_SELECTED EXTRACT:_
################

The 10-inch tablet is of the mid-range variety

Sep 17, 2015 07:31 GMT  ·  By

Amazon is apparently working hard to refresh its Kindle Fire tablet portfolio. It’s about time because the retail giant hasn’t unveiled anything of interest in a long time, so we’re pretty curios to see what Amazon might come up with this year.

Anyway, according to the rumor mill, the company is hard at work developing a super affordable $50 / €45 tablet. But that’s not the only thing we’ll end up seeing from Amazon in terms of slates. Yesterday, Amazon’s 10-inch Kindle Fire leaked online, showcasing a sleek looking device that, weirdly, might come equipped with stock Android on board.

Judging by the looks of the device, we hypothesized that it might bring decent specs to the table. But today the tablet has apparently been spotted in the GFXBench database, revealing we shouldn’t be getting our hopes too high.

If the listing is accurate, the 10-inch Kindle Fire won’t be the successor of the Kindle HDX lineup, but merely a mid-range offering.

So far, Amazon doesn't have anything too cool up its sleeve

According to the information at hand, the tablet will boasts a 1280 x 800 pixel resolution and will bundle a MediaTek MT8135 chipset (made up of two ARM Cortex-A15 CPUs and two Cortex A7 cores) in combination with PowerVR Rogue G6200 GPU and 1GB of RAM.

As you can see, the resolution is pretty low for a 10-inch tablet, and the low RAM capacity isn’t enhancing the attractiveness of this device either. The benchmark listing shows that the slate will run Android 5.1 out of the box, but there’s little chance it will be the stock version of the platform.

################

_THE DATA:_
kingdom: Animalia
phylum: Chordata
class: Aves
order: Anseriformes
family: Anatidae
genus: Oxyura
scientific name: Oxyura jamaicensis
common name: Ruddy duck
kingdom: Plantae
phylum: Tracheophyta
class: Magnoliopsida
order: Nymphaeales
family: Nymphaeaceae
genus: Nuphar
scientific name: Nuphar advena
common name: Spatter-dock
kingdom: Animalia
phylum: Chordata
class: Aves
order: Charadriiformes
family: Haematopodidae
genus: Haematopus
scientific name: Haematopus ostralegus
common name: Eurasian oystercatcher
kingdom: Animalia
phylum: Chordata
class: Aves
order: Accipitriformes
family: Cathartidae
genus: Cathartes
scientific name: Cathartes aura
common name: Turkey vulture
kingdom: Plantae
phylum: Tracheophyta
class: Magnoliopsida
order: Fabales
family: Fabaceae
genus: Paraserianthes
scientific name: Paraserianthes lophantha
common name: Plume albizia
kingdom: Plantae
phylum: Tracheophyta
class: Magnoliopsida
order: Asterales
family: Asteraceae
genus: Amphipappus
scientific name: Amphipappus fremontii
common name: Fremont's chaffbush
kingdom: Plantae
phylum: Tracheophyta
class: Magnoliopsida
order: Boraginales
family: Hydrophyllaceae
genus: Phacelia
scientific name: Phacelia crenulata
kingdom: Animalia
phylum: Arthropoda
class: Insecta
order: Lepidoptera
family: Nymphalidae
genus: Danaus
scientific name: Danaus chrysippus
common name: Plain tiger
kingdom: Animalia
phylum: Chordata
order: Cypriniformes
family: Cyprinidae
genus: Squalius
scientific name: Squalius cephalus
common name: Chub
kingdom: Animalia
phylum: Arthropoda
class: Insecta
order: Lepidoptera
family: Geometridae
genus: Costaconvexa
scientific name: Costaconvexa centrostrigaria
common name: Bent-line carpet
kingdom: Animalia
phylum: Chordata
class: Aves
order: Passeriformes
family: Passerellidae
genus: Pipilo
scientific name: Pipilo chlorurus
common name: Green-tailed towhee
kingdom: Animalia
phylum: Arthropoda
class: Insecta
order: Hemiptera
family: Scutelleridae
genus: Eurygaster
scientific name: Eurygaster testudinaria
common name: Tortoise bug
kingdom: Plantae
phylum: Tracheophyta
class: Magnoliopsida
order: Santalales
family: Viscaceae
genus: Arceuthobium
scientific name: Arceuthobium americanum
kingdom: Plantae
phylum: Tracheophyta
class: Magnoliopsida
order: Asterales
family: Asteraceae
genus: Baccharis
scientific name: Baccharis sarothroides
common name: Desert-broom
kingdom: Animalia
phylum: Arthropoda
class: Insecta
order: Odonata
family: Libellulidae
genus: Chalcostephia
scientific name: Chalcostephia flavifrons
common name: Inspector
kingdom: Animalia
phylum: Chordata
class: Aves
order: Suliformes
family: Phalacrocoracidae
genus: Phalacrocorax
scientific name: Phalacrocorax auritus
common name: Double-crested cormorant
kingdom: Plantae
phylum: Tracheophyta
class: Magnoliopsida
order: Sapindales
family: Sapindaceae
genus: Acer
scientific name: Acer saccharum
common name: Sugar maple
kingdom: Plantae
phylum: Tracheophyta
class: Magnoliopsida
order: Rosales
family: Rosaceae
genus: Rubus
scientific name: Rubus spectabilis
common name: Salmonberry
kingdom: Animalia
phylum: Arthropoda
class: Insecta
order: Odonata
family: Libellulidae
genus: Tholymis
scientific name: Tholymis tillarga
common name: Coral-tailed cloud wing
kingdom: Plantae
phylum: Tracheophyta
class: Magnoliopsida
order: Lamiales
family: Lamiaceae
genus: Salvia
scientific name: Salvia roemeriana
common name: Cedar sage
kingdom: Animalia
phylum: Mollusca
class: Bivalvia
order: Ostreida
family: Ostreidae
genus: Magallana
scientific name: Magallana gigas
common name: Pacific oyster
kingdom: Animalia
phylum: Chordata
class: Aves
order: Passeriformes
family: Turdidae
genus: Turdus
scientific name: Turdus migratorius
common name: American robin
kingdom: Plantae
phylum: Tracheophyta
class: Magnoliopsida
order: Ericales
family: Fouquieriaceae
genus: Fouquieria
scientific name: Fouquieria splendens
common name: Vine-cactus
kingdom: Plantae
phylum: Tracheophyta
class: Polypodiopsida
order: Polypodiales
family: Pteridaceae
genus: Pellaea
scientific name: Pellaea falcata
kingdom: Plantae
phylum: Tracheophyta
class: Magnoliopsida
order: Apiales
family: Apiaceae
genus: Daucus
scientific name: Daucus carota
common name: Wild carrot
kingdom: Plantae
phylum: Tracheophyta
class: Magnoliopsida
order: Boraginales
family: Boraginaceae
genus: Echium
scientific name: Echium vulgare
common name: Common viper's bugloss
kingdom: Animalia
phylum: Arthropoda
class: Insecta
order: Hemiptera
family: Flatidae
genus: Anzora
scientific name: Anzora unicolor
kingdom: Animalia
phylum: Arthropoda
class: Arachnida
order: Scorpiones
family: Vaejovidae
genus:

################

_EXERCISE DETAILS:_ Copy the article above about Amazon's 10-inch Kindle Fire tablet in full, word for word.

_REPLY:_
The 10-inch tablet is of the mid-range variety

Sep 17, 2015 07:31 GMT  ·  By

Amazon is apparently working hard to refresh its Kindle Fire tablet portfolio. It’s about time because the retail giant hasn’t unveiled anything of interest in a long time, so we’re pretty curios to see what Amazon might come up with this year.

Anyway, according to the rumor mill, the company is hard at work developing a super affordable $50 / €45 tablet. But that’s not the only thing we’ll end up seeing from Amazon in terms of slates. Yesterday, Amazon’s 10-inch Kindle Fire leaked online, showcasing a sleek looking device that, weirdly, might come equipped with stock Android on board.

Judging by the looks of the device, we hypothesized that it might bring decent specs to the table. But today the tablet has apparently been spotted in the GFXBench database, revealing we shouldn’t be getting our hopes too high.

If the listing is accurate, the 10-inch Kindle Fire won’t be the successor of the Kindle HDX lineup, but merely a mid-range offering.

So far, Amazon doesn't have anything too cool up its sleeve

According to the information at hand, the tablet will boasts a 1280 x 800 pixel resolution and will bundle a MediaTek MT8135 chipset (made up of two ARM Cortex-A15 CPUs and two Cortex A7 cores) in combination with PowerVR Rogue G6200 GPU and 1GB of RAM.

As you can see, the resolution is pretty low for a 10-inch tablet, and the low RAM capacity isn’t enhancing the attractiveness of this device either. The benchmark listing shows that the slate will run Android 5.1 out of the box, but there’s little chance it will be the stock version of the platform.